Donna Ockenden, chair of the inquiry, is expected to announce that 1,700 families’ cases will be examined at a Trust public meeting today Monday 10 July.
A group of bereaved families are calling for changes to the Nottingham hospitals maternity review so it can automatically access families’ medical records.
Midwife and healthcare expert Donna Ockenden is running a large-scale review into care at Nottingham University Hospitals Trust (NUH), where maternity units are rated ‘inadequate’.
The BBC reports that the families had asked for the Department of Health and Social Care, NHS England and the trust to agree to change the review from “opt-in” to “opt-out”.
NHS England has now written to affected families, confirming cases will be dealt with on an opt-out basis, with families having to opt out of giving consent.
This is likely to make the review, which could involve 1,700 cases, the largest in the UK.
The Trust contacted 1,377 families at the end of November 2022 and the end of January 2023
The letters were sent to families who had experienced stillbirth, neonatal deaths, brain damage to the baby, harm to mothers or relatives of mothers who died.
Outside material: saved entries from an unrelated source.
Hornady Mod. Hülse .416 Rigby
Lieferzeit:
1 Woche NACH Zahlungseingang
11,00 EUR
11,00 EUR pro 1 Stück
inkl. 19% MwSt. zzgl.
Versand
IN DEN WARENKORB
Only 360 families responded to the letters that were sent out.
28% of white women contacted responded, while for black and Asian women, the figures were 10% and 5% respectively.
In Nottingham, only about 25% of families known to be affected have been included in the review.
Speaking in May, Ms Ockenden said:
‘Ms Ockenden said: “As it stands, with our 674 families who have joined the review, I can’t say as the chair we have anywhere near a representative sample of the rich diversity that we know exists in Nottingham.
“There is significantly more work to do.”
She said if the review cannot get a representative base, “women and their families are almost certain to say ‘here we go again, another review and our voices haven’t been heard’ “.
She added: “A big part of this review was about the trust learning and improving.
“You cannot say in the tiny number of women that have come forward that we have enough to learn.
“We need a radical rethink about how we ensure that women from all communities across Nottingham feel confident to come forward.
“As the chair, I will only work to the highest standards.”